In 1950, the company was represented by Hong Kong-based Jebsen & Co as its sole agent for trade in China.
Realizing that China's importance as a market, BASF in 1982 set up its own subsidiary in Hong Kong, with the name of BASF China Co Ltd.
In the 1980s the company started to set up joint ventures with Chinese partners to expand its presence in the country.
In the early 1990s, the company came up with its "Vision 2010", saying that by the year, 20 percent of the company's global sales will come from Asia Pacific.
"What is important in the vision is that half of the 20 percent will come from China," says Kwan.
"What's more, in the Asia-Pacific region, our target is that 70 percent of the sales will come directly with locally-produced goods, and this also applies to China," he says.
With this vision the company started several big manufacturing projects in China. In December 2000, BASF and Sinopec established a joint venture company, to build and operate an integrated petrochemical site in Nanjing, capital of Jiangsu province.

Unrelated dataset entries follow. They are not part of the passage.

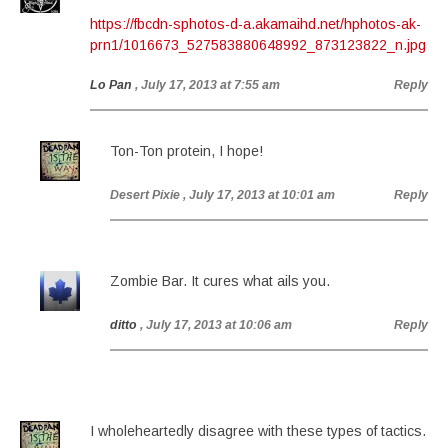
https://fbcdn-sphotos-d-a.akamaihd.net/hphotos-ak-
prn1/1016673_527583880648992_873123822_n.jpg
Lo Pan
, July 17, 2013 at 7:55 am
Reply
Ton-Ton protein, I hope!
Desert Pixie
, July 17, 2013 at 10:01 am
Reply
Zombie Bar. It cures what ails you.
ditto
, July 17, 2013 at 10:06 am
Reply
I wholeheartedly disagree with these types of tactics.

Total investment in the project was $2.9 billion and BASF holds a 50 percent stake. It is the company's largest investment in China, as well as its largest single overseas investment in 140 years of history.
At the core of the integrated site is a steam cracker supplying nine world-scale downstream plants. The site can produce about 1.7 million tons of chemicals and polymers per year. All plants began commercial operations in mid 2005.
Following its successful operation both Sinopec and BASF agreed to expand this joint project, with an additional investment of $900 million. New facilities will come on-stream starting in 2008.
"The Nanjing integrated site has used BASF's most advanced technology. With production in the integrated site, we can save a lot of raw materials and energy, and also centralize our waste treatment and environmental protection," says Kwan.
"Globally we have six such integrated sites. We can realize about 800 million euros of savings each year from these six sites."
Apart from the Nanjing project BASF also expanded its production facilities in other regions in China. In mid 2006 the company's second biggest project in China, an integrated isocyanates complex started commercial production, with the total investment of $1 billion.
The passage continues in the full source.